Sandalwood nurseries to improve livelihoods of local Pacific communities managing Important Bird Areas
With up to 80% of the land in the Pacific owned by the local people for whom it is often their biggest asset, looking to protect nature requires working closely with their communities. This is to get their support and participation in conservation projects. But helping with the development of sustainable livelihoods for these communities is a big part of achieving long term nature conservation.
This makes BirdLife a partner to some interesting enterprises like bee keeping, coconut processing, sago nurseries and, the subject of this story, sandalwood in Fiji.
Native tree nurseries bring in multiple benefits. Sandalwood has medicinal uses. Its natural aroma, gives sandalwood value to traders. In Fiji, sandalwood is liked for its natural fragrance. It is commonly used in traditional Fijian weddings – sandalwood powder is dusted onto bridal groups. Sandalwood oil is produced locally. It is also used for ornamental purposes. With very low start-up costs. Returns range from $15,000 to $40,000 (Fiji Dollars) per matured yasi (Sandalwood). Yasi is easily grown. It can be housed in make-shift nurseries. It takes about 15 to 20 years to mature.
The hero of this story is Meli Naisele who lives in Nasau village in the north of the largest island, Viti Levu. He is a member of the Nagilogilo clan that owns Vatu-i-Ra island, site of the IBA. With as little as $21 (Fiji Dollars), he purchased 6 yasi seedlings to start his business. He saw that many of the villagers in Nasau depended on selling coconuts and brooms. Meli wanted to start something different, so he decided to go into yasi farming.
Thatching palm fronds and using logs from fallen trees, was all he needed to set up his first nursery. Sale of sandalwood seedlings peaked. Meli Naisele was then able to afford vinyl netting shelter. Meli’s first nursery held 400 seedlings. Now he has 4000 seedlings and 2 nurseries. It takes 4 to 8 weeks for seeds to germinate into saleable sized seedlings.
From the first nursery, he donated 3 young plants to the village church elders, a few seedlings to the villagers and 200 young yasi plants to the Nasau village Development Committee. He sells the yasi seedlings to the Department of Forestry, the local municipal market and even conservation-based organizations, such as Conservation International (Fiji). He recently was offered $1500 for 300 seedlings. Meli sells his seedlings at the market as well. On average he makes $50-$60 each week. He sells the seedlings at $5-$15 (Fiji Dollars). Meli estimates he has made about $5,000 profit so far. He is aware that this is a modest monetary return. However modest this business may be, Meli sees that his business continues to grow.

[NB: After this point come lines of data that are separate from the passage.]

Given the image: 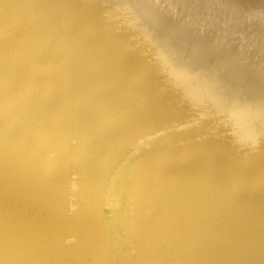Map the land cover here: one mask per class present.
Returning <instances> with one entry per match:
<instances>
[{
	"label": "water",
	"instance_id": "1",
	"mask_svg": "<svg viewBox=\"0 0 264 264\" xmlns=\"http://www.w3.org/2000/svg\"><path fill=\"white\" fill-rule=\"evenodd\" d=\"M0 264H264V0H0Z\"/></svg>",
	"mask_w": 264,
	"mask_h": 264
}]
</instances>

He also has influenced members of his community to plant sandalwood as an investment for their families – particularly their children’s education. Seedlings have been given to guardians of orphans. This will be invested to support their education.
The sale of seedlings is secondary. He has invested on his sandalwood plantation. At present he has 6 sandalwood trees (about 9 years old) and about 200 sandalwood trees (5 years old).
Water is essential. Meli’s nurseries are built close to a creek. With more nurseries and plantation land now, he is exploring ways to improve irrigation to his plantation and also nurseries. He consistently waters the seedlings and noticed that when they were watered every day the seedlings were healthy and grew quickly.
Finding more markets for sale of his yasi seedlings is a way to further his business and support his family, community and conservation efforts on Vatu-i-Ra. Developing a good irrigation system is an investment that needs to be made. Meli, with the support of NatureFiji-MareqetiViti is exploring avenues to get proper irrigation systems established in his nursery and plantation.
Sandalwood investment is long term – it takes 15-20 years for trees to grow into a profitable value. But it will lead to creating sustainable incomes for local communities to ensure nature endures.